昔ながらの里山風景を復活させるために細羽夫妻は「稲架掛け(はさがけ)」にチャレンジする。
稲架掛けとは、束ねた稲を棒などに架けて約2週間、天日(太陽光線)と自然風によって乾燥させる昔ながらのやり方だ。最近は、コンバインという稲刈り・脱穀・選別を同時に行うことができる機械が普及し主流になったため、稲架掛けの風景はあまり見かけなくなった。
「稲を刈ってそのまま束にしてくれるバインダーという機械があって、その機械を使って横に倒れた束を、みんなで集めて組み立てた木のところに掛けに行って・・・」
刈る、組み立てる、干すをみんなで役割分担しながら日暮れまで丸一日かけて行ったのだという。

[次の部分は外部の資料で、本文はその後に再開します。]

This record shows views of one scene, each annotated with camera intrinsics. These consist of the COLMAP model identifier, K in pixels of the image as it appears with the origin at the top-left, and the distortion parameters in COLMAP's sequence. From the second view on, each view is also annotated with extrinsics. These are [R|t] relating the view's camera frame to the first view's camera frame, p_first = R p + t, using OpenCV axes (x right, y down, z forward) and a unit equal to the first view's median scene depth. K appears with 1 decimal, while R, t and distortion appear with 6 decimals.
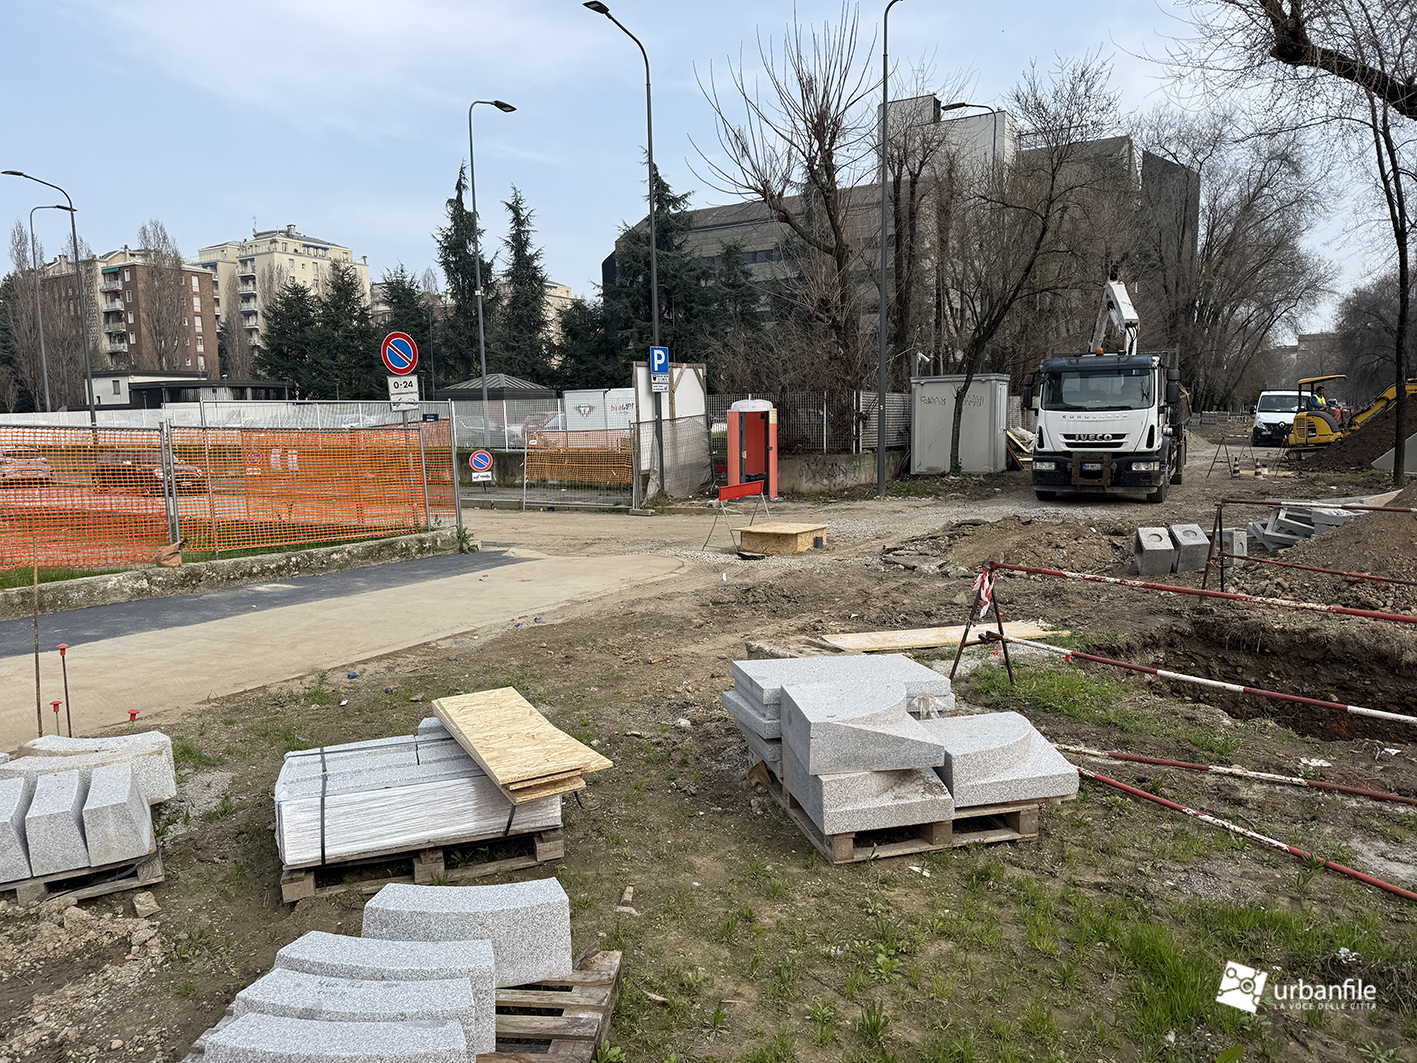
lens RADIAL K [[978.7, 0, 711.2], [0, 978.7, 576.0], [0, 0, 1]] dist [0.093963, -0.110489]
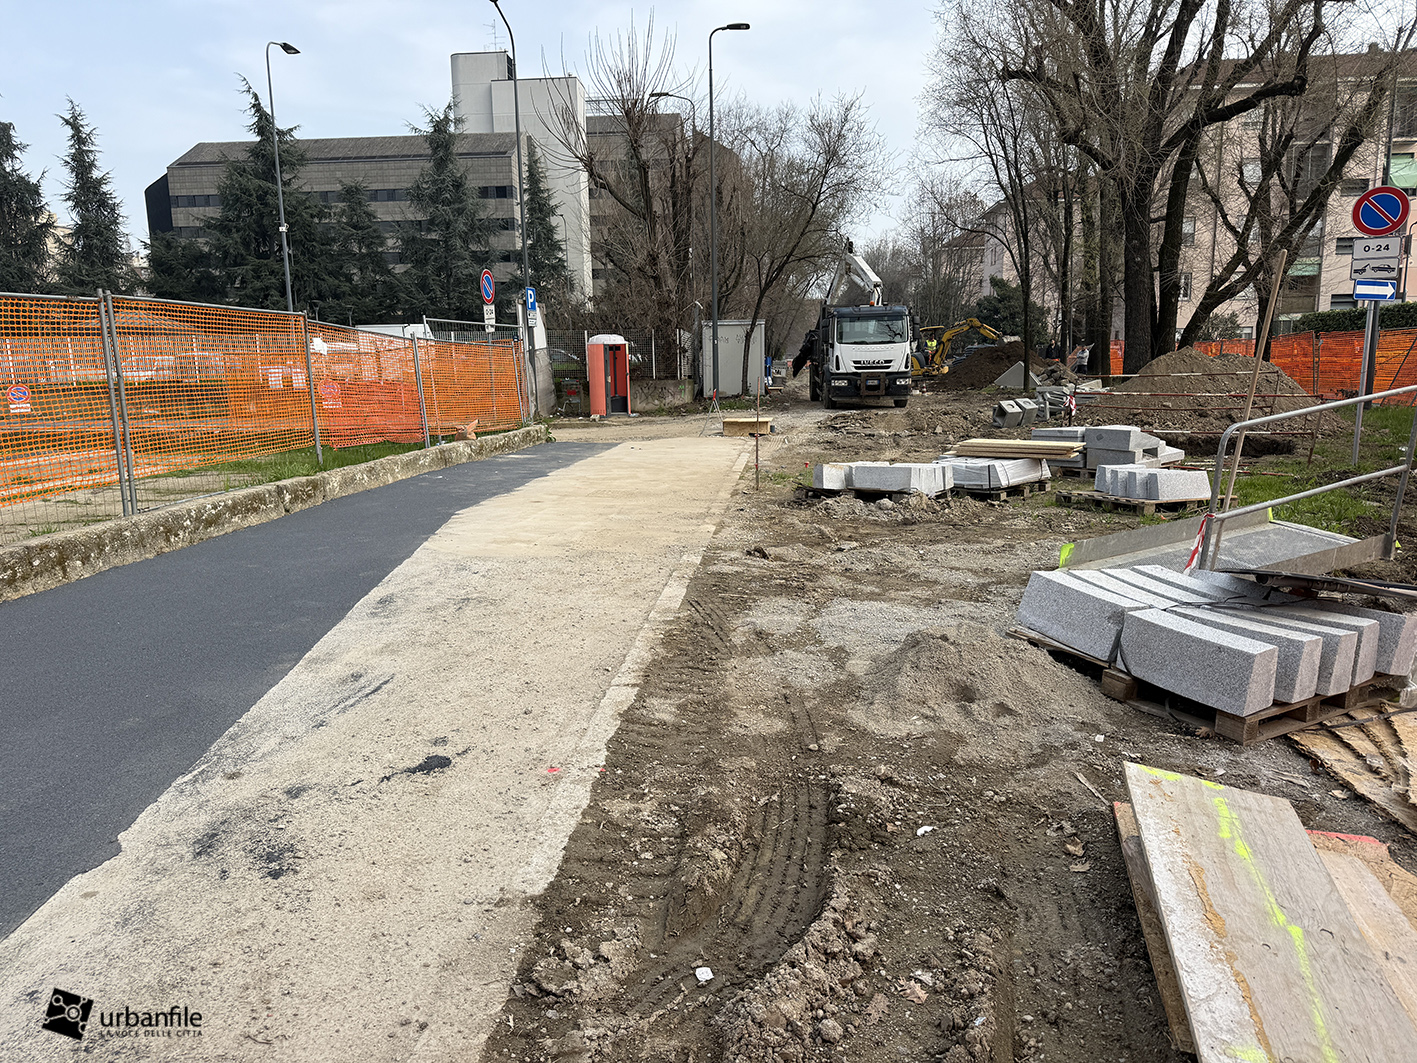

ちなみに稲架を立てる場所も日当たりや向きも関係するため、真ん中に立てるなどのコツがあるそうだ。
天日干しから脱穀まで
稲を架けてからは、2〜3週間天日干しを行う。目黒地域に懐かしの秋の田園風景が蘇る。
「コンバインは刈り取ったらすぐに脱穀して、藁は切り刻んで肥料にしてくれるから、コンバインの発明ってすごかったんだよね。手間暇考えたら圧倒的にコンバインを使いたい気持ちになるけど、あえて天日干しを里山の風景として残したいから、来年も、せめて一反は稲架架けのやり方を続けたいな」
と細羽さんは話す。
「米作りをするまでは、田んぼのことを分断的には知っていたけど、流れとしては全然知らなかったよね」と伸枝さん。
この後は、稲からお米となる籾の部分を取る「脱穀」、稲を2〜3週間ほど乾燥させ(機械だと一瞬)籾殻を取り玄米にする「籾摺り」を行い初めて食べられる玄米ができる。
現在一体どれだけの日本人が、玄米になるまでの米作りの過程を知っているのだろうか。
精米をし、ご飯を炊く。
こうして初めて、器に盛られたつやつやの白米ごはんが食卓に並ぶ。
「目黒のお米には光があると地元の農家さんが言っていた言葉が印象的で」
「水が豊富な目黒地域だからこそ、お米に水分量が多く含まれて艶が出るんだ」と細羽さんと伸枝さんは語る。
編集後記〜半年の取材を終えて〜
米農家になった細羽ご夫妻に密着した半年間かけた取材を終える。
普段何気なく毎日口にしているお米は、これだけの期間と努力の上でできていることを改めて知り、そしてその裏側には、農薬や化成肥料の問題、高齢化問題、文化継承の課題や、日本の農業政策、最終的には政治の問題まで繋がってくることに気付かされた。
農薬や化学肥料、除草剤、機械といった便利な道具が発明され農業も効率化されていく中で、環境問題や健康被害も深刻化している現代社会では、効率性や大量生産・大量消費を第一優先とする時代も変わるべきなのかもしれない。
実際に手を動かして初めて見えてくる課題も多くあり、こうした課題に対して試行錯誤を重ねながら一つずつ解決策を見つけている農家たちが、日本には各地で汗水を垂らしながら作業している。
農業の課題を地域を跨いで共有していくことができれば、解決への道もさらに広がるのではないか、と細羽さんは話す。
「農業の情報がクローズドになっている中で、農家さんがみんな自分流でやっていて。ある人はこれが正しい、ある人は間違いと言っている状況がある。もっと情報を整理してみんなでシェアすればもっと良いやり方が見つかると思うんだ。長年の経験を積んだ農家さんがいても、稲作は一年に一回しかできないから、例えば20年やっても20回しかできない。だからこそ、もっともっと情報をシェアしていくことが必要だと思う」
情報のアップデートを行いながら、森の国で細羽さんは来年も新たな米作りに挑戦する。
米づくりの現場を体験したい、知りたい若者も募集中だとか・・・?
来年はどんな発見があるのだろうか。今から楽しみだ。